9.   Mettre en place un registre déclaratif obligeant toute société à déclarer ses participations à un niveau significatif, dans une ou plusieurs SEL.

10. Généraliser les enquêtes de satisfaction auprès des patients de ville sur la base de référentiels validés par la Haute Autorité de Santé (HAS).

11. Déployer un programme annuel d’évaluation sur un échantillon aléatoire de professionnels, en s’appuyant sur la démarche expérimentale des groupes de pairs ; faire valider à la HAS le contenu du dossier patient ainsi que les indicateurs de suivi et leur donner une base légale.

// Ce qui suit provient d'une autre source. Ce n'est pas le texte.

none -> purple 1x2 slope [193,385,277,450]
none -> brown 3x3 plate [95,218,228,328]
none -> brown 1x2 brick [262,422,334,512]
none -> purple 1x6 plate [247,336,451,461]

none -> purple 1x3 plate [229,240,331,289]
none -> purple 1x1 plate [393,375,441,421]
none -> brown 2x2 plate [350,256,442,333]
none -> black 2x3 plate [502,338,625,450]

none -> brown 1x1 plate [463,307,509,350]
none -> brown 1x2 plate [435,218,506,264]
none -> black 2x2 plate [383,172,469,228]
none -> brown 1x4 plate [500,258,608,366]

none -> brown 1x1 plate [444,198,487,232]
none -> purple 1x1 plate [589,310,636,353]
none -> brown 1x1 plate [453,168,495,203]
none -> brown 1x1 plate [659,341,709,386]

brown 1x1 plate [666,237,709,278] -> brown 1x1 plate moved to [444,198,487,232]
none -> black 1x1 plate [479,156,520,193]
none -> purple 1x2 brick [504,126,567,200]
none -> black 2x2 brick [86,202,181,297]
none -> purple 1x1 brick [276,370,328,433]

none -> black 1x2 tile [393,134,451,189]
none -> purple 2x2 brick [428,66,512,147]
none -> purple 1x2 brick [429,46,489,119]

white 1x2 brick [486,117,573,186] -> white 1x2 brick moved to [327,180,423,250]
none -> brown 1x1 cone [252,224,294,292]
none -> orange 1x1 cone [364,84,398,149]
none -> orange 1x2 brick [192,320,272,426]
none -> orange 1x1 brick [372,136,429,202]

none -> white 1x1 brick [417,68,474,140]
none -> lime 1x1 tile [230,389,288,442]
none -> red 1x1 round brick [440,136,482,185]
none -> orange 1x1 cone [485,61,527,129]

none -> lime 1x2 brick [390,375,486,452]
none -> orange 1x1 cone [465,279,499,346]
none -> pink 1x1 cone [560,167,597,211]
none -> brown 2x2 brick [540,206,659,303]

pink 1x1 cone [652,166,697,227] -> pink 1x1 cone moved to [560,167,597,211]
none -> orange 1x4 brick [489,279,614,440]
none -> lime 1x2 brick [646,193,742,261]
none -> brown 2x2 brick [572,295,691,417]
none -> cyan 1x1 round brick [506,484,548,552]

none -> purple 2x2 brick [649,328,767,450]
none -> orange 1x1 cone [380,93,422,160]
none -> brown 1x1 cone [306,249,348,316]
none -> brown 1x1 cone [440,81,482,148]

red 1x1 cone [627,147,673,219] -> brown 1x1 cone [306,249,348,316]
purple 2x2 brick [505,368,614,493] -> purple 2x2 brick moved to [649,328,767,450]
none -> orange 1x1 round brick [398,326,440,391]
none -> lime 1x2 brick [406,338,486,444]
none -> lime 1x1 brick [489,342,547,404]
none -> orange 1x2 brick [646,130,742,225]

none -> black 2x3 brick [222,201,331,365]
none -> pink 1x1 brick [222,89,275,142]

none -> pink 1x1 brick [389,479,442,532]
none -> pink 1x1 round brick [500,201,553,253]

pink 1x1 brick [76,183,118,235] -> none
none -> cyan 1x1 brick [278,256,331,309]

12. Prendre en compte les groupes dans la démarche conventionnelle de fixation des tarifs et des contreparties demandées, lorsqu’ils représentent une part significative de l’offre de soins.

13. Conditionner la délivrance d’autorisation au respect d‘objectifs quantifiés de santé publique ou de structuration de l’offre de soins, aux niveaux national et régional.

14. Identifier aux niveaux national et régional les entités critiques pour l’accès aux soins dont la disparition aurait un effet systémique ;

15. Pour tous les acteurs identifiés comme systémiques, rendre obligatoire de préparer et de déposer auprès de l’autorité de tutelle un plan présentant les conséquences opérationnelles et les conditions de gestion des activités critiques en cas de défaut au niveau du groupe.

Soins ambulatoires, l’alerte de l’OCDE

En mai 2025, l’OCDE a publié un rapport (en anglais) sur les tendances de financiarisation dans le secteur des soins ambulatoires. Ce document met en lumière une transformation du paysage des soins de santé, avec une implication croissante d'acteurs financiers (fonds d'investissement, sociétés de capital-investissement) dans la propriété et la gestion des prestataires de soins ambulatoires. Cette financiarisation soulève des questions importantes concernant l'accès, la qualité et l'équité des soins.

Bien que l'OCDE déplore le manque de données exhaustives sur le sujet de la financiarisation, elle expose ses réserves fondées sur des exemples tirés de différents pays membres et de divers secteurs de la santé déjà touchés par ces dynamiques.